Los cocineros son esos señores que, con la única ayuda de un soporífero power point, imparten cursos sobre pujanza en la adversidad, trabajo en equipo y afán de superación, en interminables congresos que se celebran en edificios diseñados por arquitectos indescifrables. El mensaje se resume en la importancia de respetar el producto o, llegado el caso, el subproducto. Espejo en el que la sociedad entera debería mirarse, los cocineros comparten conocimientos, intercambian experiencias y aprenden los unos de los otros en un clima de armonía. Los garrotazos dialécticos no empiezan hasta el momento mismo en el que todos ellos entran en competición.
La lista de la revista ‘Restaurant’ ha vuelto a poner en evidencia la división de opiniones que el gremio grastronómico alberga realmente sobre sí mismo. Así, lo que para los beneficiarios de la clasificación es un mérito -“… y me siento el doble de honrado por ser éste un premio que me conceden mis propios compañeros”- para los danmificados constituye otra prueba irrefutable de la recua de farsantes que conforman el colectivo -“Pero éstos, ¿cuándo trabajan? Porque yo me dedico a cocinar, no a visitar otros restaurantes”-. Los hay que incluso atribuyen el éxito ajeno a la labor de los gabinetes de prensa, la más reconfortante visión disponible en la actualidad de un mundo que agoniza a razón de una mala noticia al día.
No es para menos.
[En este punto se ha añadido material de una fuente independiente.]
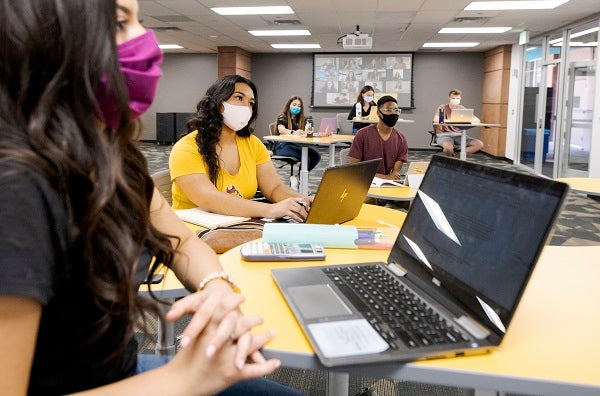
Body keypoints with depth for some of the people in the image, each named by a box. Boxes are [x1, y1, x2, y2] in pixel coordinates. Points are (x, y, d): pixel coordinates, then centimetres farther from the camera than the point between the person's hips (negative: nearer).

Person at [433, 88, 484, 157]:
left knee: (479, 144, -16)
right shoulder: (442, 107, -1)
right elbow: (436, 120, -22)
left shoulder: (462, 108, 10)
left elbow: (477, 120, 3)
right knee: (449, 147, -40)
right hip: (444, 135, -5)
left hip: (458, 135, 5)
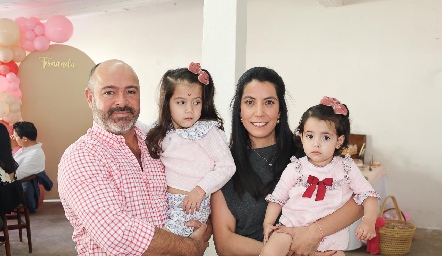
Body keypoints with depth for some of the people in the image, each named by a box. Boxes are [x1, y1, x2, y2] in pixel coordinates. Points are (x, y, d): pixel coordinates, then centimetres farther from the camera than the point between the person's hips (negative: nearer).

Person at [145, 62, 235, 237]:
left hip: (192, 205, -6)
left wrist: (201, 190, -18)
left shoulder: (208, 132, -10)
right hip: (164, 200, 6)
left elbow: (227, 167, -13)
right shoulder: (164, 134, 9)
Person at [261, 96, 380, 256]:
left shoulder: (346, 168, 0)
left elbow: (368, 195, 2)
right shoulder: (295, 168, 0)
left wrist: (369, 221, -15)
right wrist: (268, 223, -5)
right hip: (292, 226, -1)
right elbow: (277, 198, 5)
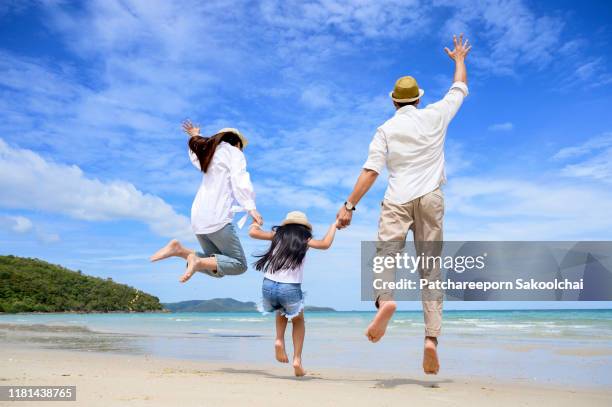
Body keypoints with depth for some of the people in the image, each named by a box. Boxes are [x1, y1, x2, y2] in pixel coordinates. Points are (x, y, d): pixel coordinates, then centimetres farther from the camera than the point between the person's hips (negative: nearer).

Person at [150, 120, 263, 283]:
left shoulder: (211, 154, 25)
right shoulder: (235, 153, 5)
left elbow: (196, 157, 50)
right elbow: (239, 181, -13)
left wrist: (195, 136, 65)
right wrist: (250, 207, -24)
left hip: (198, 217, 8)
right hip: (216, 217, -8)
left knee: (217, 268, 10)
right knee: (239, 265, -2)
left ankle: (180, 250, -8)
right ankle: (199, 261, -25)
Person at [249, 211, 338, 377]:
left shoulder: (278, 234, 16)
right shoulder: (305, 240, 11)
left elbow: (252, 233, 15)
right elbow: (325, 244, -1)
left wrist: (255, 225, 38)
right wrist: (333, 226, 15)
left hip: (268, 285, 3)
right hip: (290, 289, -2)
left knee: (282, 310, 36)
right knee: (298, 321, 26)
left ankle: (279, 340, 12)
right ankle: (297, 360, 12)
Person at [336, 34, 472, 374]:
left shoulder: (387, 129, 6)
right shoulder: (436, 115, 10)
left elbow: (371, 171, -4)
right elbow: (460, 88, 28)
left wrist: (349, 205, -5)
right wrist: (460, 59, 46)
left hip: (398, 199, -1)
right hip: (431, 199, 2)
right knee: (431, 269, 2)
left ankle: (385, 299, -42)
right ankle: (432, 337, -7)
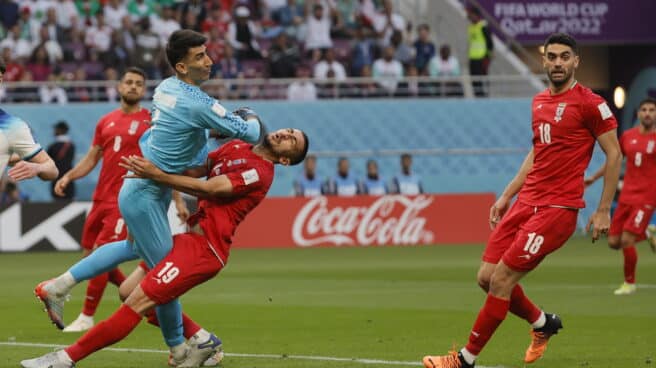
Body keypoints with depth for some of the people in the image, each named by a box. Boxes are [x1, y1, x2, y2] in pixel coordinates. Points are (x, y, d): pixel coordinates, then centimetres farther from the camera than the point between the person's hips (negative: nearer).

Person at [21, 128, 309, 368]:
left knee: (138, 301, -13)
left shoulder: (260, 172, -10)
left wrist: (156, 174, -17)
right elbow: (194, 168, 16)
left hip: (204, 248, -9)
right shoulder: (235, 148, 16)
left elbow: (209, 189, -16)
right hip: (190, 237, 9)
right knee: (129, 291, 10)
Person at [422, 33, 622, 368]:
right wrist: (506, 196, 21)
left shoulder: (589, 103, -8)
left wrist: (603, 211, -7)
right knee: (486, 277, 4)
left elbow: (614, 154, -5)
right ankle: (543, 324, 28)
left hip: (558, 208, -8)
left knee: (501, 279, -12)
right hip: (526, 203, 8)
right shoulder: (539, 102, 15)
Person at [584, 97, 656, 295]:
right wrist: (594, 177, 23)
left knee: (627, 240, -14)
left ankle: (629, 283, 6)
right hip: (627, 195, 5)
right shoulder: (628, 136, 8)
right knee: (613, 242, 2)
Que te sitúen entre los cien mejores establecimientos cuando tus tarifas son más propias de los diez primeros es sólo una forma muy sutil de llamarte estafador. Nunca en la historia de la Humanidad el hombre ha utilizado platos tan grandes para la ingesta de raciones tan pequeñas, lo que unido al indiscutible hecho de jamás antes pagó precios tan altos, da una idea del grado de refinamiento alcanzado. El prestigio de un restaurante es directamente proporcional al número utensilios de carpintería -pinceles, brochas…- y siderurgia -gafas de soldador, sopletes- que ha incorporado a la elaboración de sus creaciones. El objetivo es alterar el estado termo-emocional de los comensales, una responsabilidad que hasta ahora recaía exclusivamente en la botella de vino.
Mantenerse en lo más alto requiere ejercer un alto nivel de exigencia sobre el trabajo ajeno y en este punto nuestros cocineros son sus críticos más implacables. Cada uno de ellos está íntimamente convencido de que hay algo de farsa en todos los demás. La última vez que uno de los Arzak repitió aquello de que “los cocineros vascos somos una piña” pensé que de inmediato añadiría “colada”, pero no fue así. En cualquier caso, la primera imagen que la frase me trajo a la mente no fue la de una fruta tropical, sino la de una granada de mano.